Richemont plans to spend up to €2.69 billion ($3.3 billion) to gain total control of Yoox Net-a-Porter, the online luxury conglomerate formed by the 2015 merger of Net-a-Porter, a London-based designer fashion website, and Yoox, an Italian fashion and tech company. Richemont already owned about half of the company, having acquired a controlling stake in Net-a-Porter in 2010. The offer values Yoox Net-a-Porter Group, or YNAP, at €38 a share, a 26% premium on its previous close, and the company at about €5 billion.

Unlike other retailers that have struggled to fend off Amazon and transition from brick-and-mortar to online, Richemont has built a strong presence in online luxury. Since the merger, YNAP has blossomed into a global online powerhouse for luxury goods, with sales growth above 17% in each of the last five quarters.

YNAP’s premise is simple: Luxury transcends boundaries. “Today, we open the doors to the world’s biggest luxury fashion store,” Net-a-Porter founder Natalie Massenet said at the time of the 2015 merger. “It is a store that never closes, a store without geographical borders, a store that connects with, inspires, serves, and offers millions of style-conscious global consumers access to the finest designer labels in fashion.”

YNAP does most of its business outside the US—in Europe, and some in the Asia-Pacific region. Amazon isn’t an obvious competitor, but like any savvy corporation, Richemont has kept an eye on it.
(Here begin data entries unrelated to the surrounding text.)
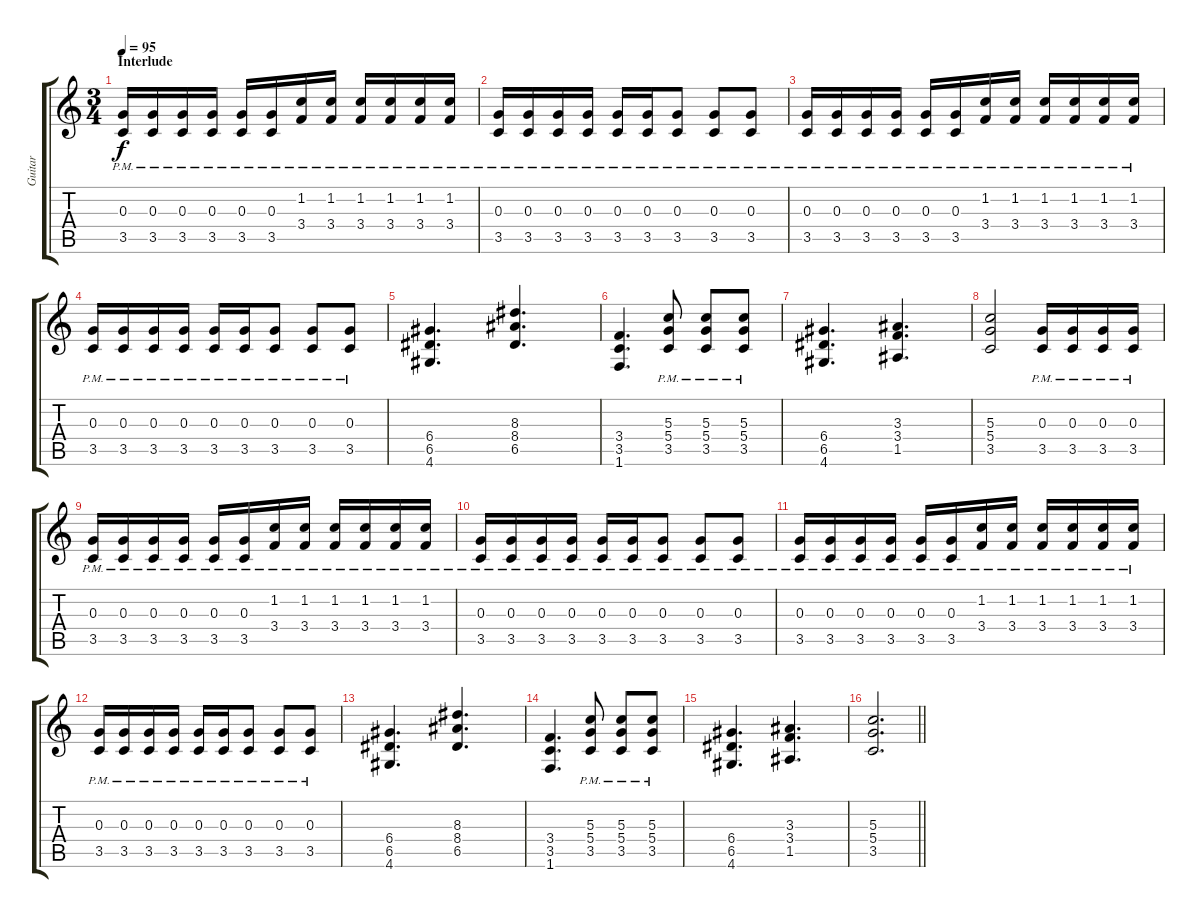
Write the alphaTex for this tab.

\track ("Guitar" "Guitar") {instrument distortionguitar}
\staff {score tabs}
\tuning (E4 B3 G3 D3 A2 E2) {hide}
\ts (3 4)
\section ("" "Interlude")
\tempo 95
\clef g2
\ks c
(0.3{pm} 3.5{pm}).16{dy f} (0.3{pm} 3.5{pm}).16 (0.3{pm} 3.5{pm}).16 (0.3{pm} 3.5{pm}).16 (0.3{pm} 3.5{pm}).16 (0.3{pm} 3.5{pm}).16 (1.2{pm} 3.4{pm}).16 (1.2{pm} 3.4{pm}).16 (1.2{pm} 3.4{pm}).16 (1.2{pm} 3.4{pm}).16 (1.2{pm} 3.4{pm}).16 (1.2{pm} 3.4{pm}).16 |
(0.3{pm} 3.5{pm}).16 (0.3{pm} 3.5{pm}).16 (0.3{pm} 3.5{pm}).16 (0.3{pm} 3.5{pm}).16 (0.3{pm} 3.5{pm}).16 (0.3{pm} 3.5{pm}).16 (0.3{pm} 3.5{pm}).8 (0.3{pm} 3.5{pm}).8 (0.3{pm} 3.5{pm}).8 |
(0.3{pm} 3.5{pm}).16 (0.3{pm} 3.5{pm}).16 (0.3{pm} 3.5{pm}).16 (0.3{pm} 3.5{pm}).16 (0.3{pm} 3.5{pm}).16 (0.3{pm} 3.5{pm}).16 (1.2{pm} 3.4{pm}).16 (1.2{pm} 3.4{pm}).16 (1.2{pm} 3.4{pm}).16 (1.2{pm} 3.4{pm}).16 (1.2{pm} 3.4{pm}).16 (1.2{pm} 3.4{pm}).16 |
(0.3{pm} 3.5{pm}).16 (0.3{pm} 3.5{pm}).16 (0.3{pm} 3.5{pm}).16 (0.3{pm} 3.5{pm}).16 (0.3{pm} 3.5{pm}).16 (0.3{pm} 3.5{pm}).16 (0.3{pm} 3.5{pm}).8 (0.3{pm} 3.5{pm}).8 (0.3{pm} 3.5{pm}).8 |
(6.4 6.5 4.6).4{d} (8.3 8.4 6.5).4{d} |
(3.4 3.5 1.6).4{d} (5.3{pm} 5.4{pm} 3.5{pm}).8 (5.3{pm} 5.4{pm} 3.5{pm}).8 (5.3{pm} 5.4{pm} 3.5{pm}).8 |
(6.4 6.5 4.6).4{d} (3.3 3.4 1.5).4{d} |
(5.3 5.4 3.5).2 (0.3{pm} 3.5{pm}).16 (0.3{pm} 3.5{pm}).16 (0.3{pm} 3.5{pm}).16 (0.3{pm} 3.5{pm}).16 |
(0.3{pm} 3.5{pm}).16 (0.3{pm} 3.5{pm}).16 (0.3{pm} 3.5{pm}).16 (0.3{pm} 3.5{pm}).16 (0.3{pm} 3.5{pm}).16 (0.3{pm} 3.5{pm}).16 (1.2{pm} 3.4{pm}).16 (1.2{pm} 3.4{pm}).16 (1.2{pm} 3.4{pm}).16 (1.2{pm} 3.4{pm}).16 (1.2{pm} 3.4{pm}).16 (1.2{pm} 3.4{pm}).16 |
(0.3{pm} 3.5{pm}).16 (0.3{pm} 3.5{pm}).16 (0.3{pm} 3.5{pm}).16 (0.3{pm} 3.5{pm}).16 (0.3{pm} 3.5{pm}).16 (0.3{pm} 3.5{pm}).16 (0.3{pm} 3.5{pm}).8 (0.3{pm} 3.5{pm}).8 (0.3{pm} 3.5{pm}).8 |
(0.3{pm} 3.5{pm}).16 (0.3{pm} 3.5{pm}).16 (0.3{pm} 3.5{pm}).16 (0.3{pm} 3.5{pm}).16 (0.3{pm} 3.5{pm}).16 (0.3{pm} 3.5{pm}).16 (1.2{pm} 3.4{pm}).16 (1.2{pm} 3.4{pm}).16 (1.2{pm} 3.4{pm}).16 (1.2{pm} 3.4{pm}).16 (1.2{pm} 3.4{pm}).16 (1.2{pm} 3.4{pm}).16 |
(0.3{pm} 3.5{pm}).16 (0.3{pm} 3.5{pm}).16 (0.3{pm} 3.5{pm}).16 (0.3{pm} 3.5{pm}).16 (0.3{pm} 3.5{pm}).16 (0.3{pm} 3.5{pm}).16 (0.3{pm} 3.5{pm}).8 (0.3{pm} 3.5{pm}).8 (0.3{pm} 3.5{pm}).8 |
(6.4 6.5 4.6).4{d} (8.3 8.4 6.5).4{d} |
(3.4 3.5 1.6).4{d} (5.3{pm} 5.4{pm} 3.5{pm}).8 (5.3{pm} 5.4{pm} 3.5{pm}).8 (5.3{pm} 5.4{pm} 3.5{pm}).8 |
(6.4 6.5 4.6).4{d} (3.3 3.4 1.5).4{d} |
\barLineRight lightlight
(5.3 5.4 3.5).2{d}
In 2015, Richemont chairman Johann Rupert invited European luxury conglomerate LVMH to join it in building a luxury marketplace that could compete with the likes of Amazon. Rupert reportedly offered LVMH and apparel maker Kering equity in exchange for a commitment to sell on the YNAP platform.

The company has also specialized in designing websites for luxury brands, and built a logistics operation that delivers good to shoppers in days. YNAP manages online flagship stores for brands including Kering, Ferrari, Armani, and Chloe. Scaling luxury online is inherently tricky, since to be prestigious these goods typically also must be expensive and scarce.

That might also explain why Amazon, the proverbial Everything Store, has struggled to break into luxury. Amazon’s customer-obsessed business is devoted to making goods more available, not less. Amazon relentlessly drives down prices and increases its own inventory. The company even has a collection of its own brands that range from clothing to handbags to cleaning products.

Amazon has tried to get into luxury, but brands so far aren’t interested. In 2016, LVMH said there was “no way” it would do business with Amazon. “We believe the business of Amazon does not fit with LVMH, full stop,” chief financial officer Jean-Jacques Guiony told investors on a conference call. German sandal maker Birkenstock cut ties with Amazon that same year, saying the company created “an environment where we experience unacceptable business practices which we believe jeopardize our brand.” Swatch Group reportedly stopped talks to sell high-end watches on Amazon last year, after the company wouldn’t commit to proactively policing its site for counterfeits and sales from unauthorized merchants.

It’s not every day that Amazon shows areas of weakness. Luxury is one of them. No wonder Richemont is doubling down.